Loggers threaten a third of rainforests in Congo Basin

The rainforests of central Africa are being systematically plundered for their hardwood timber trees, according to a 30-year survey of logging in the region.

Scientists believe the logging has accelerated in the Congo Basin over recent years as logging companies build more new roads through virgin forests. The roads also allow easier access to poachers, who kill wildlife for the local bush-meat trade.

Satellite images taken between 1976 and 2003 have documented the true scale of road construction and deforestation in six African countries - Cameroon, the Central African Republic, the Democratic Republic of Congo (DRC), Equatorial Guinea, Gabon and the Republic of Congo. The satellite study covered more than 1.5 million square miles, where almost a third of the land is subject to logging concessions and just 12 per cent of forests are protected.

Nadine Laporte, of the Woods Hole Research Centre in Falmouth, Massachusetts, said: "Central Africa's dense humid forests have long been regarded as among the most pristine on Earth, but in recent decades industrial logging has become the most extensive form of land use in the region."
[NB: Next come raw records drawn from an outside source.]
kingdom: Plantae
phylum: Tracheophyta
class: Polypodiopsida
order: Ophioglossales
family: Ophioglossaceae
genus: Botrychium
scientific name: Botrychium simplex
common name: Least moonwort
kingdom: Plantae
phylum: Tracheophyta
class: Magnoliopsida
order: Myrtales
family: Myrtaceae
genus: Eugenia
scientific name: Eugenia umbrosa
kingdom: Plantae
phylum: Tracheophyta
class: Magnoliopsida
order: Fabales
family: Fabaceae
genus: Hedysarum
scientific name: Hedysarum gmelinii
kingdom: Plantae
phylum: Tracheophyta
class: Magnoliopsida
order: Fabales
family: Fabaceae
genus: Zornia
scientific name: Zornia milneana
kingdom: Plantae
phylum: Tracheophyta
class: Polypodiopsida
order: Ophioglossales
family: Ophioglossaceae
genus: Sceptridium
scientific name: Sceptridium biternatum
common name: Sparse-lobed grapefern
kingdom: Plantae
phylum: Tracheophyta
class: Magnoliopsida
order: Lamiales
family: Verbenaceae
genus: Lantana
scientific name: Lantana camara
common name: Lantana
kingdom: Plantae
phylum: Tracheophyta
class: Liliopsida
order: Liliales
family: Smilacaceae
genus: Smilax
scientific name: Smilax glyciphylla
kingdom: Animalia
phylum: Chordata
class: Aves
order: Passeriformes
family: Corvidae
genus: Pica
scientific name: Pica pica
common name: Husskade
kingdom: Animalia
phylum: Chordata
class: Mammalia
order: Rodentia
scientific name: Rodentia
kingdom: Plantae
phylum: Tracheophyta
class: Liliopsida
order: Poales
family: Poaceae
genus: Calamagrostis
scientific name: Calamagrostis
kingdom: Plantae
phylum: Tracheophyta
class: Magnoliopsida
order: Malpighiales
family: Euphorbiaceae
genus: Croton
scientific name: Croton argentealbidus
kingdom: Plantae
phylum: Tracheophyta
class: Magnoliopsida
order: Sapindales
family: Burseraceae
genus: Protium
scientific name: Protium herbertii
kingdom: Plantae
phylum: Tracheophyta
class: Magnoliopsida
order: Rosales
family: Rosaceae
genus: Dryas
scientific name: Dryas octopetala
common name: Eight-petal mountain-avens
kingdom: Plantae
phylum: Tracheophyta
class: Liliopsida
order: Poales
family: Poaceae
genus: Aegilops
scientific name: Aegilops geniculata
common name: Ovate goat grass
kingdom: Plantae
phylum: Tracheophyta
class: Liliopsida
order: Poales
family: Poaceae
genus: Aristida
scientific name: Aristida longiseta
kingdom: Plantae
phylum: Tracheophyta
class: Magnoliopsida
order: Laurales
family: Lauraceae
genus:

The study used satellite images collected over three decades to build up a dynamic picture of how logging and road building in the rainforests of Central Africa have accelerated during the 30-year period. "Everyone thought that logging was expanding into the forests, but we did not know the extent of it," Dr Laporte said.

The 300 satellite images show that road building to allow access for logging companies has increased to a point where 30 per cent of the forests are now being actively logged for their most valuable trees, such as African mahoganies. Road building was found to be particularly dense in Cameroon and Equatorial Guinea, where most forest has been cut down at least once, according to the study, which is published in the journal Science.

The most rapidly changing area was the northern part of the Republic of Congo, where new road construction increased from 97 miles per year between 1976 and 1990, to more than 410 miles per year after 2000. Almost two thirds of the rainforests of central Africa are within the borders of the Democratic Republic of Congo, where the rate of road development, although relatively small, has also accelerated. Between 1986 and 1990, 208 miles of roads were built per year in the DRC. This increased to 283 miles per year between 2000 and 2002.

"We expect industrial logging concessions to expand, with commensurate increases in the rates of logging and road building associated with foreign investment," the study said.